O impasse em que se transformou a situação na Venezuela, país que há uma semana tem dois presidentes, se resume ao seguinte: Nicolás Maduro não conta com a legitimidade da maioria da população, mas detém a força, enquanto Juan Guaidó conta com a legitimidade do povo, mas não tem a força. Estudos avaliam que o apoio ao líder da oposição chega a dois terços dos venezuelanos. Se pensarmos que muitas pessoas ainda têm medo de dizer o que pensa, esse percentual provavelmente é maior.
Nas duas horas em que estive retido na unidade militar em frente ao Palácio Miraflores, na sexta-feira (25), me convenci de que Maduro não cairá tão facilmente. Suas forças estão armadas até os dentes. Vi muitos fuzis novos, provavelmente russos, em mãos de militares do exército, policiais, membros da Guarda Nacional e de pessoas que até agora estou tentando entender quem são — olheiros, inteligência, milícias, forças paramilitares, por certo, que não usam qualquer tipo de identificação.
Pressionado, Maduro faz o que aprendeu com o padrinho Hugo Chávez: solta uma que outra declaração, que aparentemente seria um recuo, mas que, na prática, não muda nada. Primeiro disse que aceitava negociar com a oposição. Não o fez e não o fará. Depois, afirmou que aceitaria antecipar eleições — legislativas, não a presidencial. Ora, ele só ganha tempo com isso.
O ultimato dado por Reino Unido, Espanha, Alemanha e França para que Maduro convoque eleições ou reconhecerão Guaidó como presidente está prestes a vencer. Chama a atenção que esta será uma decisão dos governos nacionais, não, como de costume, uma declaração conjunta do bloco europeu.

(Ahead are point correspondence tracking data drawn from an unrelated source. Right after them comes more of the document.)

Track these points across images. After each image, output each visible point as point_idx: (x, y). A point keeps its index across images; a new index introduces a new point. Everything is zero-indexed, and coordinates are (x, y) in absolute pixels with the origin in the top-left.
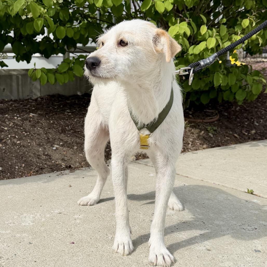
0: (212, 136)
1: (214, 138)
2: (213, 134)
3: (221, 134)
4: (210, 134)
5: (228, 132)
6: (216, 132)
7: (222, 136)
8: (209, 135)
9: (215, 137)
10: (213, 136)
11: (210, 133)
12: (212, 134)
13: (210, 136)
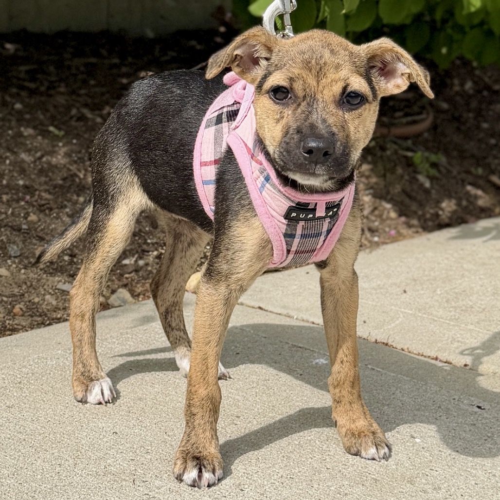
0: (427, 184)
1: (433, 192)
2: (432, 178)
3: (455, 177)
4: (421, 178)
5: (473, 170)
6: (439, 171)
7: (457, 183)
8: (417, 180)
9: (437, 187)
10: (431, 184)
11: (419, 173)
12: (428, 177)
13: (422, 185)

Enquanto Maduro contar com o apoio de China e Rússia estará blindado de qualquer ação militar dentro do Direito Internacional, que prevê aprovação pelo Conselho de Segurança das Nações Unidas. Donald Trump não tem interesse em uma invasão — isso implica gastos militares e mergulharia os Estados Unidos em uma nova aventura bélica que não estava em seus planos, depois da retirada das tropas da Síria e da rejeição ao pagamento das contas da Otan. Mas o presidente americano pode facilmente ser convencido do contrário pelos falcões do Partido Republicano, entre eles John Bolton, conselheiro de Segurança Nacional. Em situações de tensão como essa, às vezes, só falta acender um fósforo para que as portas do inferno se abram. Qualquer incidente envolvendo diplomatas americanos em Caracas, por exemplo, poderia ser a desculpa de que Trump precisa para apertar o botão da guerra.
Outra opção seria armar a oposição, como os EUA fizeram no Afeganistão. O emissário especial da Casa Branca para a Venezuela Elliot Abrams esteve envolvido com os contras na Nicarágua nos anos 1990. Seria o homem do presidente para organizar uma perigosa, cara e complexa operação logística para desembarcar, clandestinamente, um arsenal nas praias caribenhas do país.
A América Latina tem, na Venezuela, sua nova Guerra Fria.